If you were around to experience it, you know the loss that I feel. If you missed it, live now knowing that your life will forever be incomplete. The Delly's Chef's Corner — a brand new, reasonably-priced dish every day from 11 a.m. until it was gone — came to us in the cold of the December exam season and, for a brief but wonderful time, showed us what happiness and inventive food could be like. My heart thawed when I tasted that first mouthful of tandoori chicken poutine. I knew the flavours of hope when I returned to the office bearing a saucy chili dog like fresh kill from the hunt.
If you've ever been waiting in line at the Delly and seen that strange advertisement on the television screen for the Chef's Corner special that no longer exists, you know the tip of the tragic iceberg that is this story.
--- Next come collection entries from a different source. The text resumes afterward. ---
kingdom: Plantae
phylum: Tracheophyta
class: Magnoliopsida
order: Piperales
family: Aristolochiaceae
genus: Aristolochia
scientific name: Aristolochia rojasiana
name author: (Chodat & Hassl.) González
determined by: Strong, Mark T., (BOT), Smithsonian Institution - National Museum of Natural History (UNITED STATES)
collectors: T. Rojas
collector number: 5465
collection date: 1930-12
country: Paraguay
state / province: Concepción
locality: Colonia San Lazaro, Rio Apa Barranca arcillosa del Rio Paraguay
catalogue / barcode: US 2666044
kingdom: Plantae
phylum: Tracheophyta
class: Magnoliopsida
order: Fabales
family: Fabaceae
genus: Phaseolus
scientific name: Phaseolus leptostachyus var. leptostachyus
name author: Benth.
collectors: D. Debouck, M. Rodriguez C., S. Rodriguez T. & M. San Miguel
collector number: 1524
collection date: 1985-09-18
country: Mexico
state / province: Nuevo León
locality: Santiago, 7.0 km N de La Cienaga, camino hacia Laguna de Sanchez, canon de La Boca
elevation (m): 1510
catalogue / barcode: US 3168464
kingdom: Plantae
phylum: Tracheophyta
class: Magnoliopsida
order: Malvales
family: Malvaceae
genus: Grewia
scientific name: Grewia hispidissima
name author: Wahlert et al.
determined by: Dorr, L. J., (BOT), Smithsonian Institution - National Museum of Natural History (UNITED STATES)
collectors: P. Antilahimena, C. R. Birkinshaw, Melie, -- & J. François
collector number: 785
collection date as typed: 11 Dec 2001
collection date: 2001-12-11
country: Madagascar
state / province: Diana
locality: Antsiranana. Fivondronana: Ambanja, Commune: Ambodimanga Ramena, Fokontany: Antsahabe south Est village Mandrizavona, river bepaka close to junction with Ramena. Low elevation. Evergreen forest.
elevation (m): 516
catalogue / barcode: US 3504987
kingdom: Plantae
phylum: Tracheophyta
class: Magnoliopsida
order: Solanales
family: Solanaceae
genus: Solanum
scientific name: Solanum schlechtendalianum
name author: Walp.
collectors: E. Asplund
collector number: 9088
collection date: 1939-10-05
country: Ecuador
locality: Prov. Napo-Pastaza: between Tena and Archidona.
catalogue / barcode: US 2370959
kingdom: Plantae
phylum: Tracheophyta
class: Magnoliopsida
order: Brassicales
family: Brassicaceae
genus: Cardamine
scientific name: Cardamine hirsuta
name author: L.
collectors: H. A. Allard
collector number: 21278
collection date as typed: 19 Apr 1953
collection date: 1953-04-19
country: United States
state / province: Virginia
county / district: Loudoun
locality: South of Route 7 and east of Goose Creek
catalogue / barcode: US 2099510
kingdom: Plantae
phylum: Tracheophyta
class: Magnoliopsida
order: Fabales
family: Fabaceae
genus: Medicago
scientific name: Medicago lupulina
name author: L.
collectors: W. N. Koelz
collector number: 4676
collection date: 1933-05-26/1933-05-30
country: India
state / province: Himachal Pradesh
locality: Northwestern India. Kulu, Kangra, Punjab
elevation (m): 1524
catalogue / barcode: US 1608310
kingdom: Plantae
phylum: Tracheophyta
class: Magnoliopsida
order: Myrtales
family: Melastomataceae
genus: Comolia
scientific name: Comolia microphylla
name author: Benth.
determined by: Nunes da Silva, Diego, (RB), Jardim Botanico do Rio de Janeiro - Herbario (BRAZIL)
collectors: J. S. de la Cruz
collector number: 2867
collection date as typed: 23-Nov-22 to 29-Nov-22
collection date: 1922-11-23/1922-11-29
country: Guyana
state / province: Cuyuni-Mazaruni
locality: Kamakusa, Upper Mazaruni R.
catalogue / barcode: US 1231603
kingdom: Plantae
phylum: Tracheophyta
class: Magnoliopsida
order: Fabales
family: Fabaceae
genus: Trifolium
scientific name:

Every day, for a small window of time, one chef – the Michelangelo di Lodovico Buonarroti Simoni of culinary delights at the Delly – would take to his station and create the most beautiful concoctions to ever grace the campus.
His eyes alit with the glow of creation as he prepared banana french toast with walnuts, chocolate and vanilla ice cream, or fried oyster po boy sandwiches and many other masterful achievements of human ingenuity. The few that knew of the wonders he produced – his chosen ones – cut the line for curry and went to his corner by the sandwich station, where the true magic happened. Like disciples drinking the offered blood of a prophet, we gained the sacred, divine wisdom of his genius in the form of cooked meats and zesty sauces.
And then it ended. We went home for the holiday and returned to find the Delly empty and devoid of the life that we had so briefly known. We lined up expecting fresh prophesies of food and instead were turned away or directed to the assortments of stale samosas and wraps. The great age of Delly-enlightenment had ended.
I went back to my curry-eating ways. I heard that some went back to turkey sandwiches or tuna, while others found refuge at some strange wasteland called The Soup Market. As for the chef himself, one day, weeks ago, I saw him sadly reheating a large pot of buttered chicken, the light sapped from his eyes.
To the Delly managers: You have deprived an artist of his craft. Like a painter without their brushes, he is lost – adrift in a sea of pre-made curry. The Nest is empty without him and our stomachs have not known happiness in so long. Bring Chef's Corner back... please?